**TASK STATEMENT:** Using the records provided below, locate and copy each line that contains the word "size".
*** WORKING DATA Section Begins ***
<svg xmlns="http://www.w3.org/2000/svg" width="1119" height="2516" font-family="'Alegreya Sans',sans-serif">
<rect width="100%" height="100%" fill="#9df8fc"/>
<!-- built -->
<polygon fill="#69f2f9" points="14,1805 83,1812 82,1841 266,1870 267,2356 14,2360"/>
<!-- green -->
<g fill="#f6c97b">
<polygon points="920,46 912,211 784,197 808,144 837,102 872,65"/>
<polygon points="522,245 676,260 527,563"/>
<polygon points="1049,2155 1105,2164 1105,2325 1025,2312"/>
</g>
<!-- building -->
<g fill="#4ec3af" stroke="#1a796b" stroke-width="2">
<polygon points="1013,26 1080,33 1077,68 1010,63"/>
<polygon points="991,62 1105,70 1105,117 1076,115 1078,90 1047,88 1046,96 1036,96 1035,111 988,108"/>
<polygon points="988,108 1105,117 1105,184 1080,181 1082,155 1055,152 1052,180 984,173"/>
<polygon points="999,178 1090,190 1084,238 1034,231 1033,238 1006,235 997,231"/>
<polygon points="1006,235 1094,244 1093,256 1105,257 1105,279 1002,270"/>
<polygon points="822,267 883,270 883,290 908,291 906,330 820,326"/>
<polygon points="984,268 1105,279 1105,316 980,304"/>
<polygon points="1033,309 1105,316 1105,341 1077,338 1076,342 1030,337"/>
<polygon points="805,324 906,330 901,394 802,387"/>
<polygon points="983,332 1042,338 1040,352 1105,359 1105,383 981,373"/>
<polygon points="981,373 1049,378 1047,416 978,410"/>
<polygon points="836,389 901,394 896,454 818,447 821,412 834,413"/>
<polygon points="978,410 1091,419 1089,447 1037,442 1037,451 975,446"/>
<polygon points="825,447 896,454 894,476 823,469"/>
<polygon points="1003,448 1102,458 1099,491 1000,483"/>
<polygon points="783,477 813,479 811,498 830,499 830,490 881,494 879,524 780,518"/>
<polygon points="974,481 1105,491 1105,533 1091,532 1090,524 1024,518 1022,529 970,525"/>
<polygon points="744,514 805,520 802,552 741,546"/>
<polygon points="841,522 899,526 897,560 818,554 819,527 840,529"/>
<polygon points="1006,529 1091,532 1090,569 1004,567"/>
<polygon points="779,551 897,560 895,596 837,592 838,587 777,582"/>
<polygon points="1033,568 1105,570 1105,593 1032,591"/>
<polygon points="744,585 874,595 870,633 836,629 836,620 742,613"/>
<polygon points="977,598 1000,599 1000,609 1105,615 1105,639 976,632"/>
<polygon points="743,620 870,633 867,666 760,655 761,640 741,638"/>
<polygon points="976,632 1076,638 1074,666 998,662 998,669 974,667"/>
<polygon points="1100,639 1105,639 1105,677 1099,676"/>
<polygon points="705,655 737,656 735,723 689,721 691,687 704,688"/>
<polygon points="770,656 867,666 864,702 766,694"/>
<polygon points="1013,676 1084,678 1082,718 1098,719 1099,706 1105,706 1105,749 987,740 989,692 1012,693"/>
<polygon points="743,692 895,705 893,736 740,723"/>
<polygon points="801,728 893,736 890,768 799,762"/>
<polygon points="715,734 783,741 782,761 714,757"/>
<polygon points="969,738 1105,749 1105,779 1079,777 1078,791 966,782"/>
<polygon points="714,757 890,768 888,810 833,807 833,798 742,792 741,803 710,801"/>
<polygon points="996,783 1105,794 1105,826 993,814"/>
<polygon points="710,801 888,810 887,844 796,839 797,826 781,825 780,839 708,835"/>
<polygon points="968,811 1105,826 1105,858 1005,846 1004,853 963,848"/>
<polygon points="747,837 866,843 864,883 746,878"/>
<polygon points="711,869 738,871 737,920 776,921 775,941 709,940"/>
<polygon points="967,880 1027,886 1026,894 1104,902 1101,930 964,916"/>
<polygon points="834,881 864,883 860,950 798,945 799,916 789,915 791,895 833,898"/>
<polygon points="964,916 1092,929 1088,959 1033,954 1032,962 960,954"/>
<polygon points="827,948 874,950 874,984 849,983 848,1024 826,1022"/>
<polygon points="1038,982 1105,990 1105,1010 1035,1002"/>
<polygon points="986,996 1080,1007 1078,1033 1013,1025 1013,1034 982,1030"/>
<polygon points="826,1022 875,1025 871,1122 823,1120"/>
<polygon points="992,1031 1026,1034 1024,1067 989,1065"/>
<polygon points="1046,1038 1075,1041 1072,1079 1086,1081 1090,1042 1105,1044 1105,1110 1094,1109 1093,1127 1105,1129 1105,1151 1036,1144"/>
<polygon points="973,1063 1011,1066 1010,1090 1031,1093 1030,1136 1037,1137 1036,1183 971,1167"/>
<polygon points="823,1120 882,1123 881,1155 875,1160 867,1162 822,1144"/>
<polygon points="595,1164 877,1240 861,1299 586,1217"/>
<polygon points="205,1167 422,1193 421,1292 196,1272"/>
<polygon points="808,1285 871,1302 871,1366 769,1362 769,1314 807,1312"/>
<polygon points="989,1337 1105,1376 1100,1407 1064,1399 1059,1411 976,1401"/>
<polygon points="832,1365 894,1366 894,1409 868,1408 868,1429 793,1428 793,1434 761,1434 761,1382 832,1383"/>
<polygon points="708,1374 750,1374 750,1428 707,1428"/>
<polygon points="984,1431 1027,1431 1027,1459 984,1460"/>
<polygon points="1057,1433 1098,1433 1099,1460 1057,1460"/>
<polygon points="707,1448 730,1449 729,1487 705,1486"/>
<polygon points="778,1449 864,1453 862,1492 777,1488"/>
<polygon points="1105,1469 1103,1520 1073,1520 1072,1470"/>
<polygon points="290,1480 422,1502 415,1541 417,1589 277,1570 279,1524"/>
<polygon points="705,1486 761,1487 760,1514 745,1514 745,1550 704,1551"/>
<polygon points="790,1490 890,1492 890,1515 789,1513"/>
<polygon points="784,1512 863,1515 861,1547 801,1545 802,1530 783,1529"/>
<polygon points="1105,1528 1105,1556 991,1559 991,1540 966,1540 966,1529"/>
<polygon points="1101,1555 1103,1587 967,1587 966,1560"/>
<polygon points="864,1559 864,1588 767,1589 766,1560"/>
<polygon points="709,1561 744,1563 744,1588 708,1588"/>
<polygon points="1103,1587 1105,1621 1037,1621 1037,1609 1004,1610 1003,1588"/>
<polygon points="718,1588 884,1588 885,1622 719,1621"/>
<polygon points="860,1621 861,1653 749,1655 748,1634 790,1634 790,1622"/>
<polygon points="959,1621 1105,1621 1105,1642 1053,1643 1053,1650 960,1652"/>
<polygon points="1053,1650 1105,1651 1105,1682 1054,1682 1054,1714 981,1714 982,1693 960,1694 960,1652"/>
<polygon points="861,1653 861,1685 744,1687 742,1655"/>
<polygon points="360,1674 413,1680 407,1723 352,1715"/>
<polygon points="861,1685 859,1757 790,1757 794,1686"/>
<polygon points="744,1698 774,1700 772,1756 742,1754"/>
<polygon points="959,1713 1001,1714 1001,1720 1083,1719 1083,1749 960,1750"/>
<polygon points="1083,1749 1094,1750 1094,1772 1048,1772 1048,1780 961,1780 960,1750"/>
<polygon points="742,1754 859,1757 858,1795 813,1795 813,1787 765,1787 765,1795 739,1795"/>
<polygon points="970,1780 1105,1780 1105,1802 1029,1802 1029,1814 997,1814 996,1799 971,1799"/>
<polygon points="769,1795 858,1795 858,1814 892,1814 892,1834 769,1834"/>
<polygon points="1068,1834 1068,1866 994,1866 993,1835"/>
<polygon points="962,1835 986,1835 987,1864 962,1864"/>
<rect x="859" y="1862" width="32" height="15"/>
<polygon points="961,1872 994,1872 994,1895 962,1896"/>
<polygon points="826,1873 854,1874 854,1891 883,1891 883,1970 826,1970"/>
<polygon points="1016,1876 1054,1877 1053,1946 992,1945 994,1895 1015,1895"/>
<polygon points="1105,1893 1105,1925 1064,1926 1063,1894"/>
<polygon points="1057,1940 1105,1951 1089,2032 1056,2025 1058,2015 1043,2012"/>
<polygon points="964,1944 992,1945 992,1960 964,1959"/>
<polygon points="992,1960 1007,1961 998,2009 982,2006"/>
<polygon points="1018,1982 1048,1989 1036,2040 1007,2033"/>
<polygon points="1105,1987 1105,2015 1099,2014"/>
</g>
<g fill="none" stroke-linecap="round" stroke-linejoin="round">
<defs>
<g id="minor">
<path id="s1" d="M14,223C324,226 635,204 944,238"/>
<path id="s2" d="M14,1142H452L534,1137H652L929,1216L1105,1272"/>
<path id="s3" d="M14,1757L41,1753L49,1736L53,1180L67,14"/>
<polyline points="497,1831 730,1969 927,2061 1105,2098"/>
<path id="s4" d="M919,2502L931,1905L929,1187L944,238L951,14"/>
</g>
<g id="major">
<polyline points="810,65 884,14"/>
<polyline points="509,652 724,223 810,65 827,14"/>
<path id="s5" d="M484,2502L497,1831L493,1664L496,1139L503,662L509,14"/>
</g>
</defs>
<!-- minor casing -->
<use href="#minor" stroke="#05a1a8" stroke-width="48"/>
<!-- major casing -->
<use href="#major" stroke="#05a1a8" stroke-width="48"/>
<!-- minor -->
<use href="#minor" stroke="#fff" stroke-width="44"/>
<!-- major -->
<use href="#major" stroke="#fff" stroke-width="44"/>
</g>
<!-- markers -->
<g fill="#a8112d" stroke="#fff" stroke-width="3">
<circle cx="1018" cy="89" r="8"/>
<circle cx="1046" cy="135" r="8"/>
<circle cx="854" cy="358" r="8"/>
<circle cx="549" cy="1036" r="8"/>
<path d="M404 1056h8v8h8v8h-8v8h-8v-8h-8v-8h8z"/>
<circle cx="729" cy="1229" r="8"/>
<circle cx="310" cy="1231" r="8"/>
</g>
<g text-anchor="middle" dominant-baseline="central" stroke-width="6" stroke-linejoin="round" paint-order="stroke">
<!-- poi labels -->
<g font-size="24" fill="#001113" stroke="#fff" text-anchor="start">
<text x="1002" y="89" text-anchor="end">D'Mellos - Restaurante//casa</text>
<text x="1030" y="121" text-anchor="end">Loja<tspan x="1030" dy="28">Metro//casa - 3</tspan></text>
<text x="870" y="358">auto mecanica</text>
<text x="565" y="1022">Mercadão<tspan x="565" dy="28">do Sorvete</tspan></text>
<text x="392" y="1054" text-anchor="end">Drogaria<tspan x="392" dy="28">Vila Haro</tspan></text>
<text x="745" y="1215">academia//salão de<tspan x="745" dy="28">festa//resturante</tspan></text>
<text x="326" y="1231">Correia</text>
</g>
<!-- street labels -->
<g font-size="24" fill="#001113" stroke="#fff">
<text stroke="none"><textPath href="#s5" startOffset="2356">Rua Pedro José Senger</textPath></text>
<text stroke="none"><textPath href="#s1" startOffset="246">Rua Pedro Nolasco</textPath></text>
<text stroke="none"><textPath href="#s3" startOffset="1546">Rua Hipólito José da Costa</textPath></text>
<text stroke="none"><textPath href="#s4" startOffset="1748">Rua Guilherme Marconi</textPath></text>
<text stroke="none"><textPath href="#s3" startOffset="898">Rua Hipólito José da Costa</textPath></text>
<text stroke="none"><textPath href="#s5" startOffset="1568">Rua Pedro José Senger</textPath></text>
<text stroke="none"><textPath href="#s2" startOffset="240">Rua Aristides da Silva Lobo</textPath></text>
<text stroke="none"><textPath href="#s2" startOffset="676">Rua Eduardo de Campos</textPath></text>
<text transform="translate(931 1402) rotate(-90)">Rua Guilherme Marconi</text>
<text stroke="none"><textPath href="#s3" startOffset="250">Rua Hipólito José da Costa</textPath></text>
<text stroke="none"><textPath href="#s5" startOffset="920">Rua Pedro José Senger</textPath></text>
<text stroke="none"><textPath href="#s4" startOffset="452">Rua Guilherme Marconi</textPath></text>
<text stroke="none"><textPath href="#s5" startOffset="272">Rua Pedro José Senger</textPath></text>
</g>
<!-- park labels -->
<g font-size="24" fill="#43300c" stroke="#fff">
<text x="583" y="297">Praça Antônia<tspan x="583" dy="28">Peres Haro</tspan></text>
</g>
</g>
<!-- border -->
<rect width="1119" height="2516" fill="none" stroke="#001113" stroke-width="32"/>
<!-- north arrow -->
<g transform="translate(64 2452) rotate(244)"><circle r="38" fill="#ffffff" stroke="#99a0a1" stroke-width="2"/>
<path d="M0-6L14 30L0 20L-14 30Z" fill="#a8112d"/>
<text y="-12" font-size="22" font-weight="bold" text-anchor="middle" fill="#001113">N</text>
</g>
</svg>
*** WORKING DATA Section Ends ***
**EXERCISE OUTPUT:**
<g font-size="24" fill="#001113" stroke="#fff" text-anchor="start">
<g font-size="24" fill="#001113" stroke="#fff">
<g font-size="24" fill="#43300c" stroke="#fff">
<text y="-12" font-size="22" font-weight="bold" text-anchor="middle" fill="#001113">N</text>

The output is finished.